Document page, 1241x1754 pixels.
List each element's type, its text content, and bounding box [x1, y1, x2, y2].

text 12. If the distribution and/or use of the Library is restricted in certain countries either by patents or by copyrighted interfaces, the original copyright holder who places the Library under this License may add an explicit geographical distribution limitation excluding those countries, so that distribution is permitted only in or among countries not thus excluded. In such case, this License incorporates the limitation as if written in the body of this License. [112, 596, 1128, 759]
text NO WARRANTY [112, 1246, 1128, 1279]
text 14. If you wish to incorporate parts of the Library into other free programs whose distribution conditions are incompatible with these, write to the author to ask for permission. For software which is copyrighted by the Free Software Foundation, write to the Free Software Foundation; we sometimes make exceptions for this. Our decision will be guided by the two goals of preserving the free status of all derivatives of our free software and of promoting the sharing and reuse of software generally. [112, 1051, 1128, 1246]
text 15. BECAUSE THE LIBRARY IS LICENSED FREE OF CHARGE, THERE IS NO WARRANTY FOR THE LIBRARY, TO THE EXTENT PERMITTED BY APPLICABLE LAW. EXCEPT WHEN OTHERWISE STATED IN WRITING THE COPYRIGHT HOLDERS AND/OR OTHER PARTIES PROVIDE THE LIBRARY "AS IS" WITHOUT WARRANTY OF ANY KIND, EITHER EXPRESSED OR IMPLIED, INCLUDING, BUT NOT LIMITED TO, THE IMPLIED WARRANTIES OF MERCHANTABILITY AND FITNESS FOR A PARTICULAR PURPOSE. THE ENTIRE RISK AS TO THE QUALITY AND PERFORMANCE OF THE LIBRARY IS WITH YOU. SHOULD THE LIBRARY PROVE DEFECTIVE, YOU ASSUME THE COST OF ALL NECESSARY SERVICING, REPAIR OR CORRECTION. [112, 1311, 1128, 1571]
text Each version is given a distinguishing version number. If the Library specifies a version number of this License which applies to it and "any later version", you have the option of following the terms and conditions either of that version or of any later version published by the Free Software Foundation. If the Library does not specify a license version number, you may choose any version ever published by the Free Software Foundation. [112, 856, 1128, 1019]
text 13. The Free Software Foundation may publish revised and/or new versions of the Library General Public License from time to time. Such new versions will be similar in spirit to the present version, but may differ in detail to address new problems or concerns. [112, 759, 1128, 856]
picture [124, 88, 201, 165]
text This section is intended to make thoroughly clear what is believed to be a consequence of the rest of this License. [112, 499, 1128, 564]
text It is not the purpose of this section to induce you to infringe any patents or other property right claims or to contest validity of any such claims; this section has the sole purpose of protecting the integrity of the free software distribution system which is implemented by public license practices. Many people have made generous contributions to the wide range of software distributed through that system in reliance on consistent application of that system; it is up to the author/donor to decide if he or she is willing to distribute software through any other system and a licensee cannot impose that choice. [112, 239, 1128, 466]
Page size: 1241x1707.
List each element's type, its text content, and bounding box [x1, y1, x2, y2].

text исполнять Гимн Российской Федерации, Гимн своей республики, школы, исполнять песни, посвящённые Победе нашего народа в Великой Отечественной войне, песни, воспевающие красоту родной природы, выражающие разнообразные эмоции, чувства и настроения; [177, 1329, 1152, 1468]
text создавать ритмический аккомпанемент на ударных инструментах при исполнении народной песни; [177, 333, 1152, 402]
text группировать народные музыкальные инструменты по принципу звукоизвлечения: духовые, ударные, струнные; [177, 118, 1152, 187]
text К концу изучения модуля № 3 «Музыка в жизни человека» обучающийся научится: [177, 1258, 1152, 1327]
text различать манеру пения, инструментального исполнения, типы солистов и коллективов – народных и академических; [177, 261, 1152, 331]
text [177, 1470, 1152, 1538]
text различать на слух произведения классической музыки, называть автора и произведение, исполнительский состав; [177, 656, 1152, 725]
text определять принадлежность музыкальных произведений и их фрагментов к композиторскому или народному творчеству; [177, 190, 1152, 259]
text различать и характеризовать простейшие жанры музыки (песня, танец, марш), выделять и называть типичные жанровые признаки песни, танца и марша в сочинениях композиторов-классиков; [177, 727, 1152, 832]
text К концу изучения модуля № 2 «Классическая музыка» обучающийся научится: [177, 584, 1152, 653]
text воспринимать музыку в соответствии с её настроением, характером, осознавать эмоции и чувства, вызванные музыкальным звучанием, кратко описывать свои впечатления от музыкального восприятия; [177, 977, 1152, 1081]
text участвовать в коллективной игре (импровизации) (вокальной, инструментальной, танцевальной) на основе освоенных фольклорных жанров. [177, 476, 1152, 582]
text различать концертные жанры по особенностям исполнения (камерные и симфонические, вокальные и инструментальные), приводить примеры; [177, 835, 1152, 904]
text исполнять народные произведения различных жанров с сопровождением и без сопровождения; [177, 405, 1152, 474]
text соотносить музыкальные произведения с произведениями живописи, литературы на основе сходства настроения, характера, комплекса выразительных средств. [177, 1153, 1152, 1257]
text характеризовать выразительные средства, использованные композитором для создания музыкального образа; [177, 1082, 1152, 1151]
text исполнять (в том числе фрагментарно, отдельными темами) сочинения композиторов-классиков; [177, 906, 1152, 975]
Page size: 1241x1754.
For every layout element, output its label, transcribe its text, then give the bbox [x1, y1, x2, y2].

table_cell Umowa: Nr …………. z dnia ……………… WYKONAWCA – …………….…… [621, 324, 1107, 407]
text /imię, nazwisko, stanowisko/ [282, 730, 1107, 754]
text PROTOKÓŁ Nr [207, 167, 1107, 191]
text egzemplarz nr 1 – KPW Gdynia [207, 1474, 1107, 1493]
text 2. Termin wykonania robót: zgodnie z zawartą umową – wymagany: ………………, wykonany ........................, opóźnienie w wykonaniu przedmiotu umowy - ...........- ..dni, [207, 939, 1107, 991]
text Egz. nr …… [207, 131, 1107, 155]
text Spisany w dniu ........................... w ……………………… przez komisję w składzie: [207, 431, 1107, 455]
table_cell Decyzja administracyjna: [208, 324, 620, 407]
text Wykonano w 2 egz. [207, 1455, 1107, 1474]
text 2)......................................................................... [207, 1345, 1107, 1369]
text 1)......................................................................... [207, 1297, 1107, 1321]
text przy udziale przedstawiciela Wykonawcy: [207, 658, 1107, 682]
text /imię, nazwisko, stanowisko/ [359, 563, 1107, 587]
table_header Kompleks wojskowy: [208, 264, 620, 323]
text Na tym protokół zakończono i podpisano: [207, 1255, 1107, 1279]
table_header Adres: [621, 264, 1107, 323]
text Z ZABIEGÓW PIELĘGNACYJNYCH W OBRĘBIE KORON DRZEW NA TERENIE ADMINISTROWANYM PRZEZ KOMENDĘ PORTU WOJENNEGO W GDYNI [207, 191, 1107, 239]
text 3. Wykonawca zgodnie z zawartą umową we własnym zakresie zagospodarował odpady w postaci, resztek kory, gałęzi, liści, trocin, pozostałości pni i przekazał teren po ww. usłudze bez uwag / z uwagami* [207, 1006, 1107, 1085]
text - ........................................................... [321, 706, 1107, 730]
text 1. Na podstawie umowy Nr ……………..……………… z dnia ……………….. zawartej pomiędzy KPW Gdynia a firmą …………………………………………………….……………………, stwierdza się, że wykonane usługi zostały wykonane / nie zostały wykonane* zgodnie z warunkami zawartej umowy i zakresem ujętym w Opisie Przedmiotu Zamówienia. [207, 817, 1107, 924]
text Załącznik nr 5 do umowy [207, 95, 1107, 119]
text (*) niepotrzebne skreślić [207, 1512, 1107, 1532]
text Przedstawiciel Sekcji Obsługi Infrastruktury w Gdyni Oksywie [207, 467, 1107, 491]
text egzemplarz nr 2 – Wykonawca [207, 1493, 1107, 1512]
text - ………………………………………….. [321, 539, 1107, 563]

▬▬▬

Repeat every record exactly as written, please.

**Expected output:**
Document page, 1241x1754 pixels.
List each element's type, its text content, and bounding box [x1, y1, x2, y2].

text 12. If the distribution and/or use of the Library is restricted in certain countries either by patents or by copyrighted interfaces, the original copyright holder who places the Library under this License may add an explicit geographical distribution limitation excluding those countries, so that distribution is permitted only in or among countries not thus excluded. In such case, this License incorporates the limitation as if written in the body of this License. [112, 596, 1128, 759]
text NO WARRANTY [112, 1246, 1128, 1279]
text 14. If you wish to incorporate parts of the Library into other free programs whose distribution conditions are incompatible with these, write to the author to ask for permission. For software which is copyrighted by the Free Software Foundation, write to the Free Software Foundation; we sometimes make exceptions for this. Our decision will be guided by the two goals of preserving the free status of all derivatives of our free software and of promoting the sharing and reuse of software generally. [112, 1051, 1128, 1246]
text 15. BECAUSE THE LIBRARY IS LICENSED FREE OF CHARGE, THERE IS NO WARRANTY FOR THE LIBRARY, TO THE EXTENT PERMITTED BY APPLICABLE LAW. EXCEPT WHEN OTHERWISE STATED IN WRITING THE COPYRIGHT HOLDERS AND/OR OTHER PARTIES PROVIDE THE LIBRARY "AS IS" WITHOUT WARRANTY OF ANY KIND, EITHER EXPRESSED OR IMPLIED, INCLUDING, BUT NOT LIMITED TO, THE IMPLIED WARRANTIES OF MERCHANTABILITY AND FITNESS FOR A PARTICULAR PURPOSE. THE ENTIRE RISK AS TO THE QUALITY AND PERFORMANCE OF THE LIBRARY IS WITH YOU. SHOULD THE LIBRARY PROVE DEFECTIVE, YOU ASSUME THE COST OF ALL NECESSARY SERVICING, REPAIR OR CORRECTION. [112, 1311, 1128, 1571]
text Each version is given a distinguishing version number. If the Library specifies a version number of this License which applies to it and "any later version", you have the option of following the terms and conditions either of that version or of any later version published by the Free Software Foundation. If the Library does not specify a license version number, you may choose any version ever published by the Free Software Foundation. [112, 856, 1128, 1019]
text 13. The Free Software Foundation may publish revised and/or new versions of the Library General Public License from time to time. Such new versions will be similar in spirit to the present version, but may differ in detail to address new problems or concerns. [112, 759, 1128, 856]
picture [124, 88, 201, 165]
text This section is intended to make thoroughly clear what is believed to be a consequence of the rest of this License. [112, 499, 1128, 564]
text It is not the purpose of this section to induce you to infringe any patents or other property right claims or to contest validity of any such claims; this section has the sole purpose of protecting the integrity of the free software distribution system which is implemented by public license practices. Many people have made generous contributions to the wide range of software distributed through that system in reliance on consistent application of that system; it is up to the author/donor to decide if he or she is willing to distribute software through any other system and a licensee cannot impose that choice. [112, 239, 1128, 466]
Page size: 1241x1707.
List each element's type, its text content, and bounding box [x1, y1, x2, y2].

text исполнять Гимн Российской Федерации, Гимн своей республики, школы, исполнять песни, посвящённые Победе нашего народа в Великой Отечественной войне, песни, воспевающие красоту родной природы, выражающие разнообразные эмоции, чувства и настроения; [177, 1329, 1152, 1468]
text создавать ритмический аккомпанемент на ударных инструментах при исполнении народной песни; [177, 333, 1152, 402]
text группировать народные музыкальные инструменты по принципу звукоизвлечения: духовые, ударные, струнные; [177, 118, 1152, 187]
text К концу изучения модуля № 3 «Музыка в жизни человека» обучающийся научится: [177, 1258, 1152, 1327]
text различать манеру пения, инструментального исполнения, типы солистов и коллективов – народных и академических; [177, 261, 1152, 331]
text [177, 1470, 1152, 1538]
text различать на слух произведения классической музыки, называть автора и произведение, исполнительский состав; [177, 656, 1152, 725]
text определять принадлежность музыкальных произведений и их фрагментов к композиторскому или народному творчеству; [177, 190, 1152, 259]
text различать и характеризовать простейшие жанры музыки (песня, танец, марш), выделять и называть типичные жанровые признаки песни, танца и марша в сочинениях композиторов-классиков; [177, 727, 1152, 832]
text К концу изучения модуля № 2 «Классическая музыка» обучающийся научится: [177, 584, 1152, 653]
text воспринимать музыку в соответствии с её настроением, характером, осознавать эмоции и чувства, вызванные музыкальным звучанием, кратко описывать свои впечатления от музыкального восприятия; [177, 977, 1152, 1081]
text участвовать в коллективной игре (импровизации) (вокальной, инструментальной, танцевальной) на основе освоенных фольклорных жанров. [177, 476, 1152, 582]
text различать концертные жанры по особенностям исполнения (камерные и симфонические, вокальные и инструментальные), приводить примеры; [177, 835, 1152, 904]
text исполнять народные произведения различных жанров с сопровождением и без сопровождения; [177, 405, 1152, 474]
text соотносить музыкальные произведения с произведениями живописи, литературы на основе сходства настроения, характера, комплекса выразительных средств. [177, 1153, 1152, 1257]
text характеризовать выразительные средства, использованные композитором для создания музыкального образа; [177, 1082, 1152, 1151]
text исполнять (в том числе фрагментарно, отдельными темами) сочинения композиторов-классиков; [177, 906, 1152, 975]
Page size: 1241x1754.
For every layout element, output its label, transcribe its text, then give the bbox [x1, y1, x2, y2].

table_cell Umowa: Nr …………. z dnia ……………… WYKONAWCA – …………….…… [621, 324, 1107, 407]
text /imię, nazwisko, stanowisko/ [282, 730, 1107, 754]
text PROTOKÓŁ Nr [207, 167, 1107, 191]
text egzemplarz nr 1 – KPW Gdynia [207, 1474, 1107, 1493]
text 2. Termin wykonania robót: zgodnie z zawartą umową – wymagany: ………………, wykonany ........................, opóźnienie w wykonaniu przedmiotu umowy - ...........- ..dni, [207, 939, 1107, 991]
text Egz. nr …… [207, 131, 1107, 155]
text Spisany w dniu ........................... w ……………………… przez komisję w składzie: [207, 431, 1107, 455]
table_cell Decyzja administracyjna: [208, 324, 620, 407]
text Wykonano w 2 egz. [207, 1455, 1107, 1474]
text 2)......................................................................... [207, 1345, 1107, 1369]
text 1)......................................................................... [207, 1297, 1107, 1321]
text przy udziale przedstawiciela Wykonawcy: [207, 658, 1107, 682]
text /imię, nazwisko, stanowisko/ [359, 563, 1107, 587]
table_header Kompleks wojskowy: [208, 264, 620, 323]
text Na tym protokół zakończono i podpisano: [207, 1255, 1107, 1279]
table_header Adres: [621, 264, 1107, 323]
text Z ZABIEGÓW PIELĘGNACYJNYCH W OBRĘBIE KORON DRZEW NA TERENIE ADMINISTROWANYM PRZEZ KOMENDĘ PORTU WOJENNEGO W GDYNI [207, 191, 1107, 239]
text 3. Wykonawca zgodnie z zawartą umową we własnym zakresie zagospodarował odpady w postaci, resztek kory, gałęzi, liści, trocin, pozostałości pni i przekazał teren po ww. usłudze bez uwag / z uwagami* [207, 1006, 1107, 1085]
text - ........................................................... [321, 706, 1107, 730]
text 1. Na podstawie umowy Nr ……………..……………… z dnia ……………….. zawartej pomiędzy KPW Gdynia a firmą …………………………………………………….……………………, stwierdza się, że wykonane usługi zostały wykonane / nie zostały wykonane* zgodnie z warunkami zawartej umowy i zakresem ujętym w Opisie Przedmiotu Zamówienia. [207, 817, 1107, 924]
text Załącznik nr 5 do umowy [207, 95, 1107, 119]
text (*) niepotrzebne skreślić [207, 1512, 1107, 1532]
text Przedstawiciel Sekcji Obsługi Infrastruktury w Gdyni Oksywie [207, 467, 1107, 491]
text egzemplarz nr 2 – Wykonawca [207, 1493, 1107, 1512]
text - ………………………………………….. [321, 539, 1107, 563]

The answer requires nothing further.